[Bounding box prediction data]
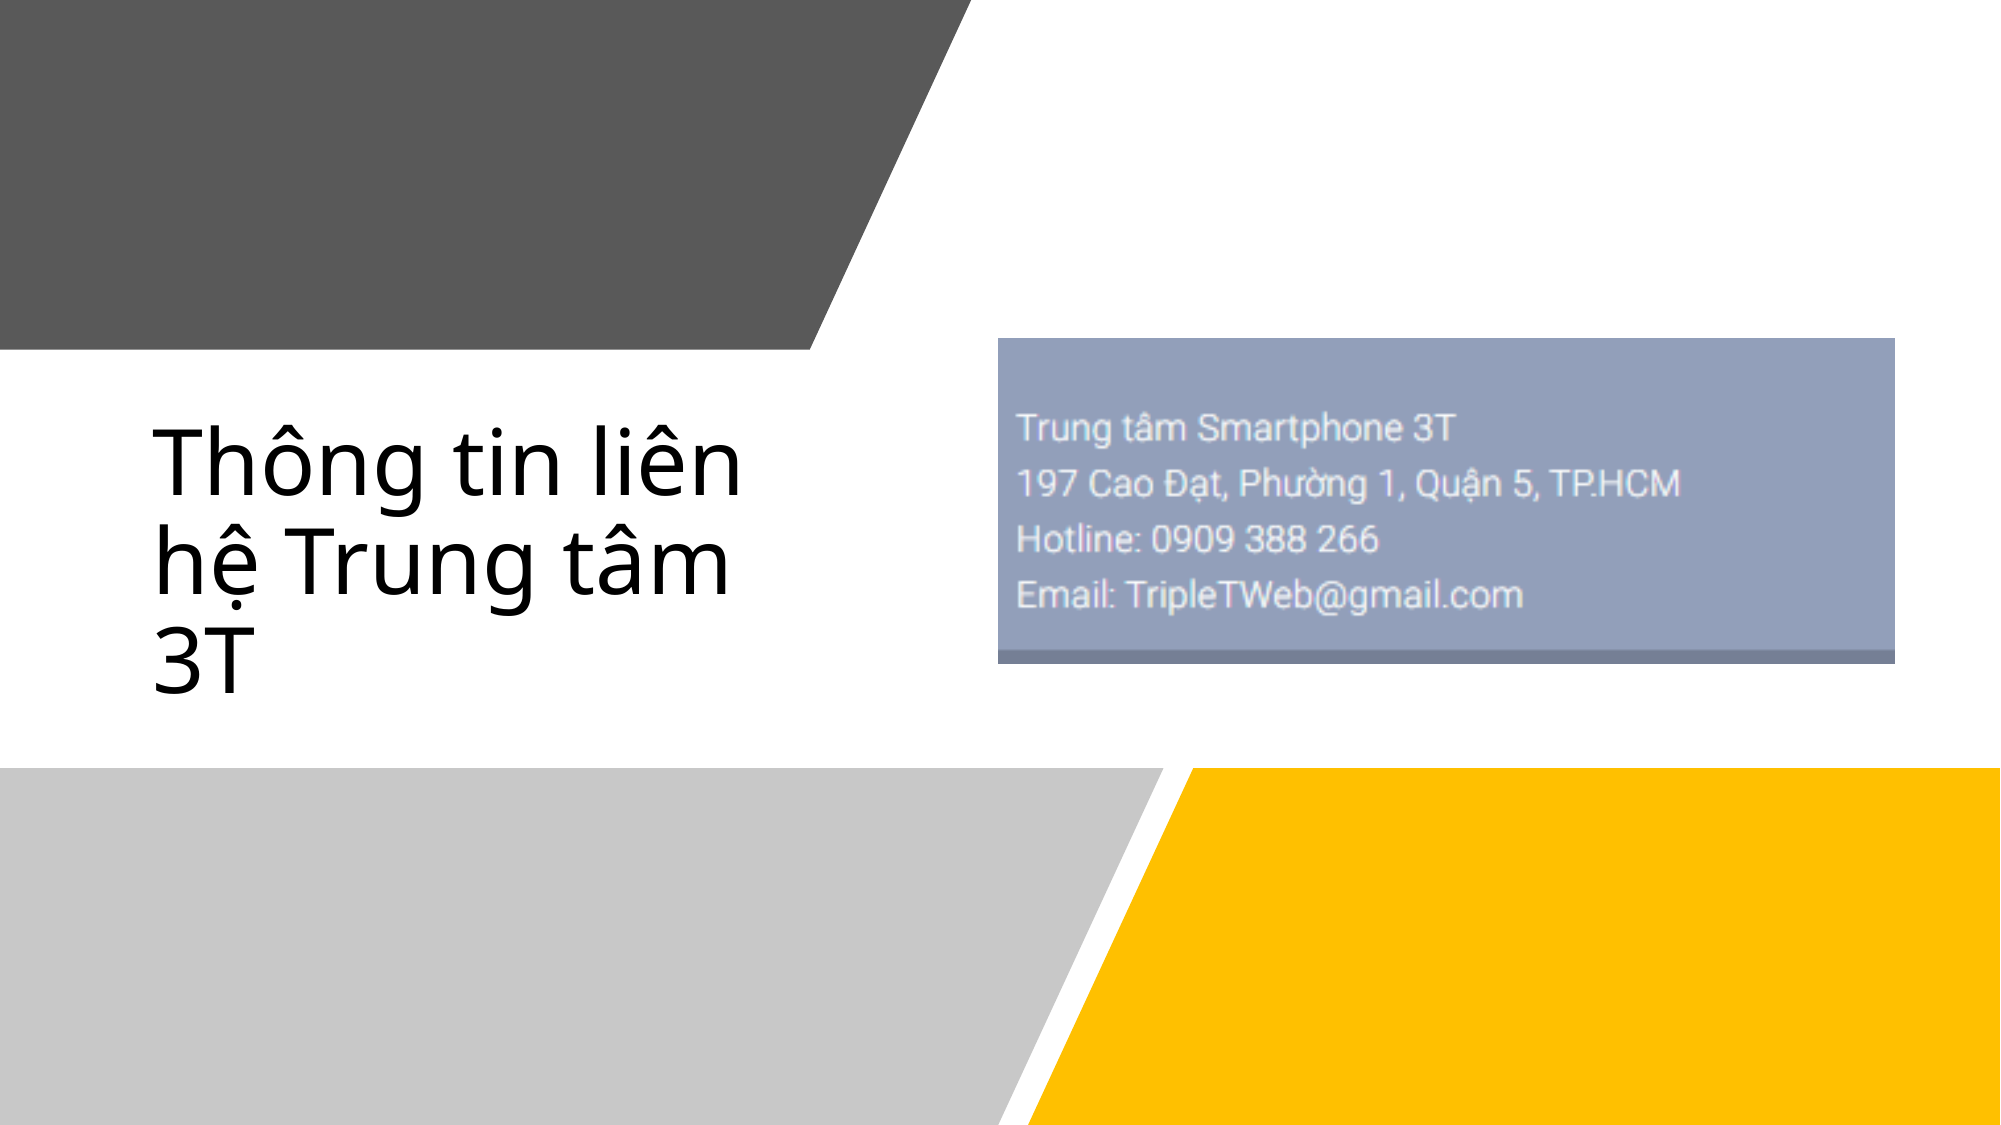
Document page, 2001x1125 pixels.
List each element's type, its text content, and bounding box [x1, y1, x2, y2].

picture [998, 338, 1895, 664]
text_box [0, 767, 1166, 1125]
text_box [1026, 767, 2000, 1125]
text_box [0, 0, 973, 351]
title Thông tin liên hệ Trung tâm 3T [137, 383, 834, 746]
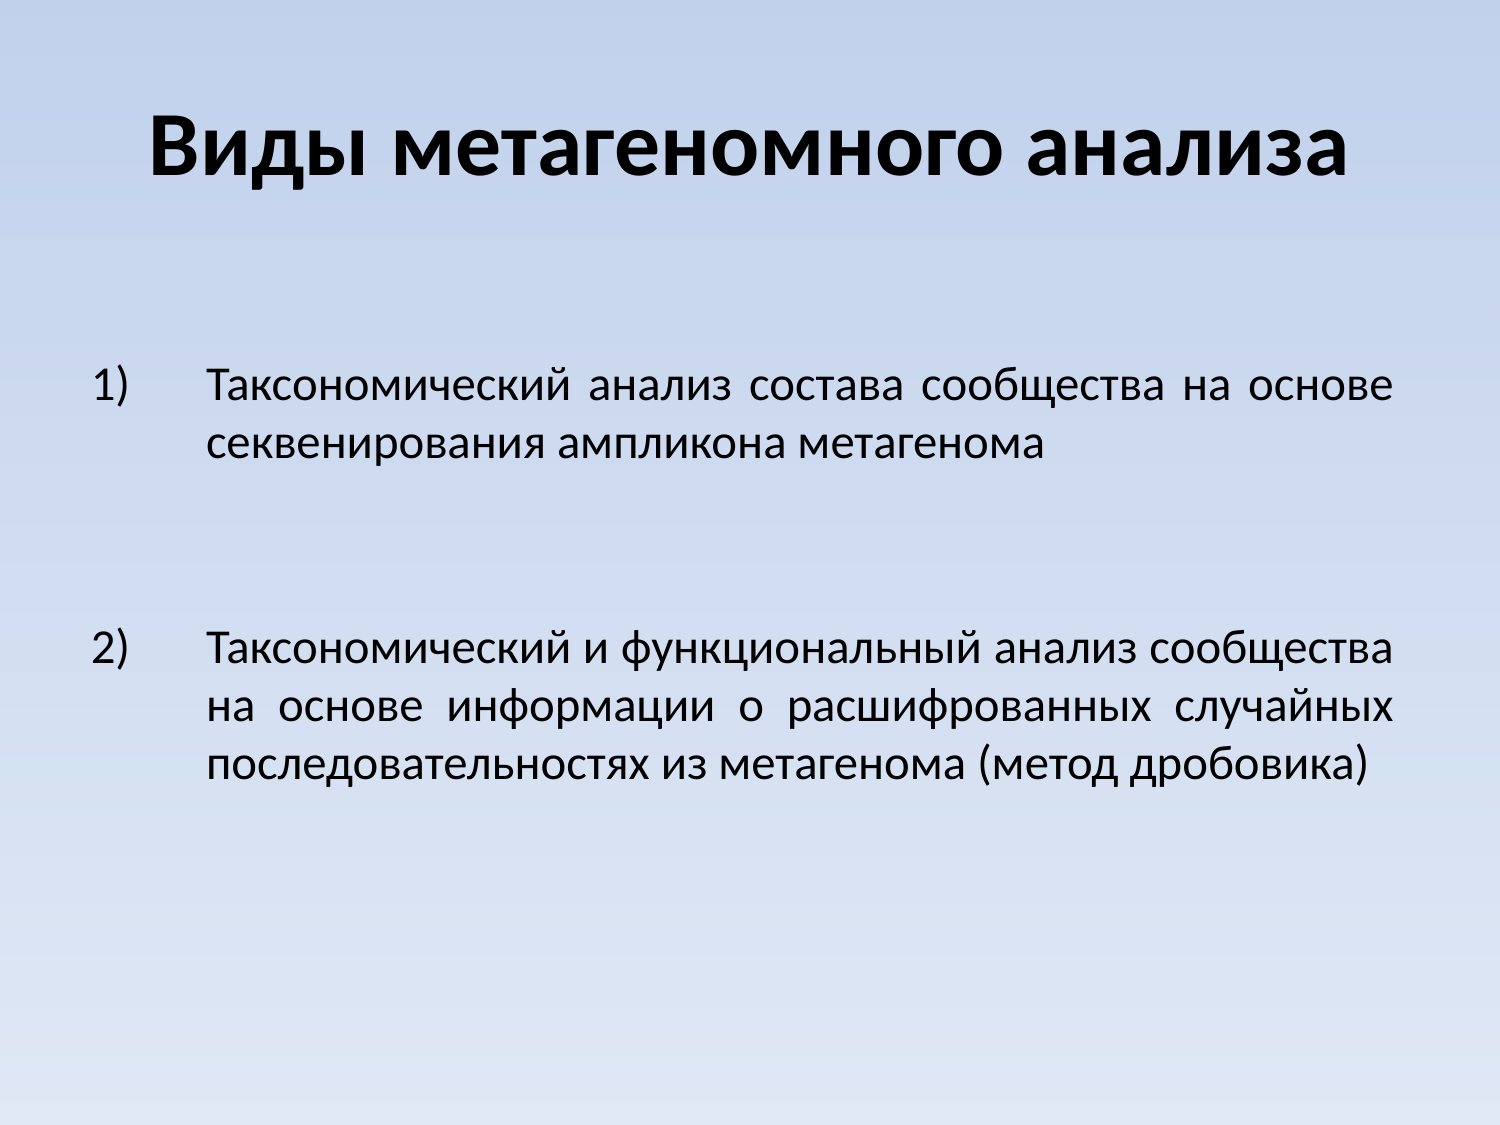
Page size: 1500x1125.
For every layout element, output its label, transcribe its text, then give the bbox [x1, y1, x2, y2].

title Виды метагеномного анализа [75, 45, 1425, 233]
list Таксономический анализ состава сообщества на основе секвенирования ампликона метагенома Таксономический и функциональный анализ сообщества на основе информации о расшифрованных случайных последовательностях из метагенома (метод дробовика) [58, 344, 1409, 821]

Assignment: From the line holding "Page size: 1500x1125." down to the final line above, quote every line exactly and only those lines.

Result of this exercise:
Page size: 1500x1125.
For every layout element, output its label, transcribe its text, then give the bbox [x1, y1, x2, y2].

title Виды метагеномного анализа [75, 45, 1425, 233]
list Таксономический анализ состава сообщества на основе секвенирования ампликона метагенома Таксономический и функциональный анализ сообщества на основе информации о расшифрованных случайных последовательностях из метагенома (метод дробовика) [58, 344, 1409, 821]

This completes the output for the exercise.